Safety worries about the AstraZeneca and Johnson & Johnson Covid-19 vaccines have jeopardized inoculation campaigns far beyond the United States, undercutting faith in two sorely needed shots and threatening to prolong the coronavirus pandemic in countries that can ill afford to be choosy about vaccines.

Now Tucker’s points largely concern things here domestically. He points out those in power are the ones undermining confidence in the vaccines. “The only reason we are asking the question is because the people in charge are acting like it doesn’t work. After you have had the vaccine, you must remain under the restrictions. So we are asking a question that is rooted in science, which is: Why? If this stuff works, why can’t you live like it works?” For this, the media has been leaping at him. 

But at the Times, they are looking at the issue on a far wider scale and saying essentially the same things. 

The actions of American and European officials reverberated around the world, stoking doubts in poorer countries where a history of colonialism and unethical medical practices have left a legacy of mistrust in vaccines. If the perception takes hold that rich countries are dumping second-rate shots on poorer nations, those suspicions could harden, slowing the worldwide rollout of desperately needed doses.

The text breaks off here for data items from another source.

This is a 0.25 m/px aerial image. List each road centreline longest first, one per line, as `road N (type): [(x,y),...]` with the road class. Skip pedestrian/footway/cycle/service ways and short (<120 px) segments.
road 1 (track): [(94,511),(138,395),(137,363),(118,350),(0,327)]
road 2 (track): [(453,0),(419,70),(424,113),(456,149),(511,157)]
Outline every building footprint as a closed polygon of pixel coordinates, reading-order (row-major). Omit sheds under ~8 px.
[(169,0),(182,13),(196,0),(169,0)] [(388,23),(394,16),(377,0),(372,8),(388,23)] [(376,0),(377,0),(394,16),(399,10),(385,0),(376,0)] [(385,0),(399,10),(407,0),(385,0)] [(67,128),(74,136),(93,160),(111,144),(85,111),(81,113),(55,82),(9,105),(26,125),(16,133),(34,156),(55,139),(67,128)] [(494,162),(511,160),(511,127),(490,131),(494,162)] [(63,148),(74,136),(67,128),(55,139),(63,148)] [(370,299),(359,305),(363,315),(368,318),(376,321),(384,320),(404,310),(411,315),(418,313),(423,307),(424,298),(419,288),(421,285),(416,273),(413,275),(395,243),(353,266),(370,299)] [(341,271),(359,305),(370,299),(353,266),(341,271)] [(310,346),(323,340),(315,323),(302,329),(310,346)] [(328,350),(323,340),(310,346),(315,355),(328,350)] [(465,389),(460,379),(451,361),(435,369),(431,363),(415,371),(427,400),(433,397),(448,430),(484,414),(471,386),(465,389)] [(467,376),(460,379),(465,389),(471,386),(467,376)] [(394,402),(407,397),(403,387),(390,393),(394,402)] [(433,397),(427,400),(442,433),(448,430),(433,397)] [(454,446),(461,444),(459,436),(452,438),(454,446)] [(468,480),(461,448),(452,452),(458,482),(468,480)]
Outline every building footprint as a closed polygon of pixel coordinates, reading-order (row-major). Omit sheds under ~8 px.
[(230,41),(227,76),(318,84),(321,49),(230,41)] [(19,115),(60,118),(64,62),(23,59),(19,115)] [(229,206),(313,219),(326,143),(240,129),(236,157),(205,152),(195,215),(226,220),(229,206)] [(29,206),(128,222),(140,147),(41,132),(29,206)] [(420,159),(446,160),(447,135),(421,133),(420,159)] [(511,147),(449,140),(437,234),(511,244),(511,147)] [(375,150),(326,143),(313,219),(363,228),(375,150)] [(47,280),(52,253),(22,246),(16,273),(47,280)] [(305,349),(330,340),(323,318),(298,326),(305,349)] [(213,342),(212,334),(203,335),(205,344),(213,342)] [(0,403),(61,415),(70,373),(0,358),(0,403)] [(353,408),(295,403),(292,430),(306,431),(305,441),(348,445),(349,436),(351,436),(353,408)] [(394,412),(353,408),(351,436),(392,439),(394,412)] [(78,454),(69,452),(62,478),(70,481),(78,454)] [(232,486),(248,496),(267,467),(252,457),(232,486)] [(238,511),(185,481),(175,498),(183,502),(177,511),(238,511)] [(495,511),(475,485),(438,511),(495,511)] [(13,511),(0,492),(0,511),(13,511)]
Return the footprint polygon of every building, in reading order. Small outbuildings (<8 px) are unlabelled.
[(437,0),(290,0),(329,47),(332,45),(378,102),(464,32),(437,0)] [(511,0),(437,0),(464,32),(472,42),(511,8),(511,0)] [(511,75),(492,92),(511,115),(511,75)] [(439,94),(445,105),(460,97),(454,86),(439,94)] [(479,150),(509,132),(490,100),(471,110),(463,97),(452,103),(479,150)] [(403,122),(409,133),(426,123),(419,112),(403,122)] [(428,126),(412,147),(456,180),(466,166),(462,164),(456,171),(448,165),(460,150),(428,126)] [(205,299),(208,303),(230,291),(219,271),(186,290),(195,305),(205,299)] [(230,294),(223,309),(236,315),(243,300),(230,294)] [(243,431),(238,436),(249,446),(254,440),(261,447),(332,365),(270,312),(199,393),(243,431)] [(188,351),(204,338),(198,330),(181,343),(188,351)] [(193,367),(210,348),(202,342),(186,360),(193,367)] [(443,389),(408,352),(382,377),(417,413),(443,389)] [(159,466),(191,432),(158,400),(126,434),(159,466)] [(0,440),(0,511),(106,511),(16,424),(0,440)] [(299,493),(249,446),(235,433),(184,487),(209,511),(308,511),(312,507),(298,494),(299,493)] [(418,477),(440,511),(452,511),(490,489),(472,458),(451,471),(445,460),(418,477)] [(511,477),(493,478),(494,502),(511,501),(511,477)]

What is this, if not the Times making the very same declaration as Carlson, which is that the people in charge are acting as if the vaccine doesn’t work? The entire thrust of Tucker’s comments concerns the impressions these decisions are leaving with citizens, and the New York Times has echoed that sentiment but on a grander scale, saying this is a problem they are creating for other nations. This becomes another example of the press politicizing the pandemic — the very thing they claim to oppose.